## Exercise
Would you return, word for word, the lines of the data below from the line with "thumb ip: (286, 200)" through the line with "thumb mcp: (277, 215)", and no others?

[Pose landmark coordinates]

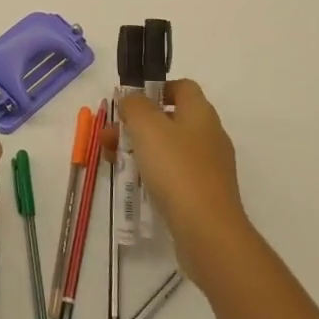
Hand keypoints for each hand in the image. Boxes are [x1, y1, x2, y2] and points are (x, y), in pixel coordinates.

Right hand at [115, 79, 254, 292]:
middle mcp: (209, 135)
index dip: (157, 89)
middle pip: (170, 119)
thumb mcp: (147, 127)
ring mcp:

---

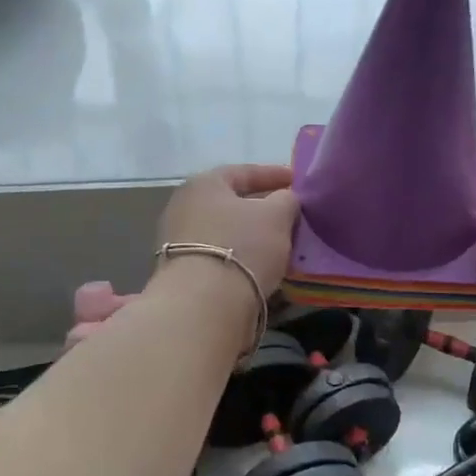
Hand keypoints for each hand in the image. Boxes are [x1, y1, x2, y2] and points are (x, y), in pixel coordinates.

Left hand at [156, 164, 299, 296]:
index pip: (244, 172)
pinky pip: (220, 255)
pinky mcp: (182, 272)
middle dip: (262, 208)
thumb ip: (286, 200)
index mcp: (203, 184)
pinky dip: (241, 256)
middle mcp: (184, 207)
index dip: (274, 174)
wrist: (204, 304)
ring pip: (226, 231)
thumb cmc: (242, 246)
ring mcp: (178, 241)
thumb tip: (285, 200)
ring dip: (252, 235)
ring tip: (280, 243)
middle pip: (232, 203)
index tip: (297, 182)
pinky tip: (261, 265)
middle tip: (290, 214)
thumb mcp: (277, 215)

## Response to this task
thumb ip: (286, 200)
index mcp: (203, 184)
pinky dip: (241, 256)
middle mcp: (184, 207)
index dip: (274, 174)
wrist: (204, 304)
ring pip: (226, 231)
thumb cmc: (242, 246)
ring mcp: (178, 241)
thumb tip: (285, 200)
ring dip: (252, 235)
ring tip: (280, 243)
middle pip: (232, 203)
index tip: (297, 182)
pinky tip: (261, 265)
middle tip: (290, 214)
thumb mcp: (277, 215)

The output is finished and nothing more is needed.